-- begin --

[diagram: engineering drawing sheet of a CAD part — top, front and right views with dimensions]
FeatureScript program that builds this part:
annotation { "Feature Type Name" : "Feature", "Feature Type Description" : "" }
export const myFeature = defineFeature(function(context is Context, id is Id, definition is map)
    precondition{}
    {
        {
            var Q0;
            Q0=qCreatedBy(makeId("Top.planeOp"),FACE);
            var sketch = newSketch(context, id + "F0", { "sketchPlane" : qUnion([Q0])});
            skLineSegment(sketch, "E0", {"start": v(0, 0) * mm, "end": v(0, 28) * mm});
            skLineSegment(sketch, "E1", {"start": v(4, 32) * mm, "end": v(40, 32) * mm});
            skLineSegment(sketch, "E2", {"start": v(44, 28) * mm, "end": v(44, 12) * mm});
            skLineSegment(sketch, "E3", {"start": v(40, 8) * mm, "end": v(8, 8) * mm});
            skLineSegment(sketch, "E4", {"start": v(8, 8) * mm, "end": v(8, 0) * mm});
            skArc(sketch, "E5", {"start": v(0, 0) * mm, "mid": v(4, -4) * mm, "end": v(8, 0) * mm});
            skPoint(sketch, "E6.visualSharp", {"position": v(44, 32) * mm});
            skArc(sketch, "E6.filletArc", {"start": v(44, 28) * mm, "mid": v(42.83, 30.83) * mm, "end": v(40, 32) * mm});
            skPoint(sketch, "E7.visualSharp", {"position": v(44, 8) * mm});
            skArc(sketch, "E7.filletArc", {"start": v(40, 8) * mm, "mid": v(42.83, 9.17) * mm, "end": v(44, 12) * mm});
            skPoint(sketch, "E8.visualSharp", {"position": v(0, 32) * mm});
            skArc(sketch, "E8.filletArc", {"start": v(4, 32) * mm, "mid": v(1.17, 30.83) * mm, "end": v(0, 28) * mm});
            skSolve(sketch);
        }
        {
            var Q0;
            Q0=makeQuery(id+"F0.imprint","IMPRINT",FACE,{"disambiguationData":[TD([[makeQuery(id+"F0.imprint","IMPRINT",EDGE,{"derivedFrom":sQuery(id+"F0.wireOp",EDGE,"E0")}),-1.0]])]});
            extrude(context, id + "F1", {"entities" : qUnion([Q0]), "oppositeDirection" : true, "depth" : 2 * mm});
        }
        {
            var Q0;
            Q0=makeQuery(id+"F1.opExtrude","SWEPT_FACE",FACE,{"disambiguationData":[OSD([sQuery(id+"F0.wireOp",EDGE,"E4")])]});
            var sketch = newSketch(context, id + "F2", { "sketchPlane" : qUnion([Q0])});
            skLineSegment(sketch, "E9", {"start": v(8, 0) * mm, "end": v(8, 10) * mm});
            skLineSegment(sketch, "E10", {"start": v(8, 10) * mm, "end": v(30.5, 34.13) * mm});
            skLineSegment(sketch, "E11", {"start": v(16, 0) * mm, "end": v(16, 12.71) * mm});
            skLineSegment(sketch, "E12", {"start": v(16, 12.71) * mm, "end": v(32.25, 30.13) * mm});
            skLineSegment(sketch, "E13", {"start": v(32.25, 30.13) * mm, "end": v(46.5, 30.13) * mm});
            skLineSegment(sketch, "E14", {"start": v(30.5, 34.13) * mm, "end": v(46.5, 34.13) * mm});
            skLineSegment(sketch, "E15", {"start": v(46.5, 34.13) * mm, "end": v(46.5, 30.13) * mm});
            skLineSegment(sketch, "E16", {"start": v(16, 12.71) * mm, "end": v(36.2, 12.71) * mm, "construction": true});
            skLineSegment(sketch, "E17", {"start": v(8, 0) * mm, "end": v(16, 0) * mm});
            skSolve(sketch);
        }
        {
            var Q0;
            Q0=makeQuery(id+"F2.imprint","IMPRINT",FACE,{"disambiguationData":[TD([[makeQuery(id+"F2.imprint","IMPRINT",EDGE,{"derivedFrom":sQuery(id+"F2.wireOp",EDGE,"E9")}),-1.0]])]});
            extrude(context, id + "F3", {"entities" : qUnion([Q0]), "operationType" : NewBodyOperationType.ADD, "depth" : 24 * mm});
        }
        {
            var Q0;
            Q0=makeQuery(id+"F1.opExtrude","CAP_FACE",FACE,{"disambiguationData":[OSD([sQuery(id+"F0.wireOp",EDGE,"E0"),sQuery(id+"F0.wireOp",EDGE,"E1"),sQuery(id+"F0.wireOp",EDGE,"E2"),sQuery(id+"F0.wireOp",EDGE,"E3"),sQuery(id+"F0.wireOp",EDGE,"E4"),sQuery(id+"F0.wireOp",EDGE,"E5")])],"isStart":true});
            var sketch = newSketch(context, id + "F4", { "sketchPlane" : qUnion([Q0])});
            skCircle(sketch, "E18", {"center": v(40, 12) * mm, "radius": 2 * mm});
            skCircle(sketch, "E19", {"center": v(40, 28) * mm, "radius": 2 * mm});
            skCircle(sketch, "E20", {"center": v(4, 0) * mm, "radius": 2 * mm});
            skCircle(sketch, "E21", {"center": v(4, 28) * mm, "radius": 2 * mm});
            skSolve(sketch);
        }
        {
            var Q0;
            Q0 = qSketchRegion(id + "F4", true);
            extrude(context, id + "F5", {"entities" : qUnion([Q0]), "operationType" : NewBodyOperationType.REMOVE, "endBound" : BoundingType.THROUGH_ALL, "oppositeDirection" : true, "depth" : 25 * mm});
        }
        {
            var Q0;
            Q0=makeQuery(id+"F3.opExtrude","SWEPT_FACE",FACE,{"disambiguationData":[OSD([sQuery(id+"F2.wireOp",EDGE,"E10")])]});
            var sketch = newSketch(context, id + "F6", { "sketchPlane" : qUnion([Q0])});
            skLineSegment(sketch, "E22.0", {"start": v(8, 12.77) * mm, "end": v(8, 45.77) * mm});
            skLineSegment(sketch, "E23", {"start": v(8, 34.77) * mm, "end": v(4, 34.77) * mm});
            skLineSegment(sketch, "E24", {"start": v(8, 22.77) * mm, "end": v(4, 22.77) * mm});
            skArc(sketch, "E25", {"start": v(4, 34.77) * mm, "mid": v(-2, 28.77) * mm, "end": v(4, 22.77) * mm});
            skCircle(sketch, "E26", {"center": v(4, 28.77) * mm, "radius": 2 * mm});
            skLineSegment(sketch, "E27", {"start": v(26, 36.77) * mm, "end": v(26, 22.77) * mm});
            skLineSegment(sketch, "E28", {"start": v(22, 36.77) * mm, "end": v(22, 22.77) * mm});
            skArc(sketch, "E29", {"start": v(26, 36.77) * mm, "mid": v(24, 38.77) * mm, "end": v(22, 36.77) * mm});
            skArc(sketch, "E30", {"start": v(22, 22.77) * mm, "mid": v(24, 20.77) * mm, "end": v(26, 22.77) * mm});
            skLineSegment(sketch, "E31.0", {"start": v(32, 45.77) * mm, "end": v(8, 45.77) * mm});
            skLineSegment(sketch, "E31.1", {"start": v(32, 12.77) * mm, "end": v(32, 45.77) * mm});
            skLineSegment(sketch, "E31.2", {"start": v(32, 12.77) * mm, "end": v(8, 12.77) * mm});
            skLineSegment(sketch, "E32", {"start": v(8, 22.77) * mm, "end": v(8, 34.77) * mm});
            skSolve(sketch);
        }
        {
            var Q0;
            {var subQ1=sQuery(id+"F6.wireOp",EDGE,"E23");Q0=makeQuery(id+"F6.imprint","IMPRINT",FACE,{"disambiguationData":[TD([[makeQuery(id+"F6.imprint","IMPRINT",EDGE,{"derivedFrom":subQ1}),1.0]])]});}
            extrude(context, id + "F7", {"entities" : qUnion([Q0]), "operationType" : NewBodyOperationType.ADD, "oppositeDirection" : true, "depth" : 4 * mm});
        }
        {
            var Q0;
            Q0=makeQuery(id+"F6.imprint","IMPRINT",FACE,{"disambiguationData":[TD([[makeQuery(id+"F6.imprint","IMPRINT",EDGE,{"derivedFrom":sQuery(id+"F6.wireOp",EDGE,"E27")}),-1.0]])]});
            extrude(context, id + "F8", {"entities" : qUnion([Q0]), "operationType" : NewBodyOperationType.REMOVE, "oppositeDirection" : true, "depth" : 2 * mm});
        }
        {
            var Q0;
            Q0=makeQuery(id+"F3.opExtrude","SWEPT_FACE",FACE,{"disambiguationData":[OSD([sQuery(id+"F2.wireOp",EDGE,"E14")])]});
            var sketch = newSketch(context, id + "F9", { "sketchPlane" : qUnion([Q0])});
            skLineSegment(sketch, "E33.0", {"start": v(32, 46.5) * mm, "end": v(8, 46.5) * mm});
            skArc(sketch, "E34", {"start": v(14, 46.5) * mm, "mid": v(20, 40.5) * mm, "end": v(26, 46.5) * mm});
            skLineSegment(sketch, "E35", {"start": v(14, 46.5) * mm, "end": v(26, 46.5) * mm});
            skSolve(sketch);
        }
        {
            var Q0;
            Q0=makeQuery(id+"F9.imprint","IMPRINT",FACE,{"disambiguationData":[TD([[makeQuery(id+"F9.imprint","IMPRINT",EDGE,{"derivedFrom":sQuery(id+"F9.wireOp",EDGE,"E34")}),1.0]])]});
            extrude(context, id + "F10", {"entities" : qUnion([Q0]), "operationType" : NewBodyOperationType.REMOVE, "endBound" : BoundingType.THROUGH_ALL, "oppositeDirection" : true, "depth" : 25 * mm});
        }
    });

-- end --

Please pull out every line from the start of the rows above through the line containing "v(44, 32) *", inclusive, and reproduce them verbatim.

[diagram: engineering drawing sheet of a CAD part — top, front and right views with dimensions]
FeatureScript program that builds this part:
annotation { "Feature Type Name" : "Feature", "Feature Type Description" : "" }
export const myFeature = defineFeature(function(context is Context, id is Id, definition is map)
    precondition{}
    {
        {
            var Q0;
            Q0=qCreatedBy(makeId("Top.planeOp"),FACE);
            var sketch = newSketch(context, id + "F0", { "sketchPlane" : qUnion([Q0])});
            skLineSegment(sketch, "E0", {"start": v(0, 0) * mm, "end": v(0, 28) * mm});
            skLineSegment(sketch, "E1", {"start": v(4, 32) * mm, "end": v(40, 32) * mm});
            skLineSegment(sketch, "E2", {"start": v(44, 28) * mm, "end": v(44, 12) * mm});
            skLineSegment(sketch, "E3", {"start": v(40, 8) * mm, "end": v(8, 8) * mm});
            skLineSegment(sketch, "E4", {"start": v(8, 8) * mm, "end": v(8, 0) * mm});
            skArc(sketch, "E5", {"start": v(0, 0) * mm, "mid": v(4, -4) * mm, "end": v(8, 0) * mm});
            skPoint(sketch, "E6.visualSharp", {"position": v(44, 32) * mm});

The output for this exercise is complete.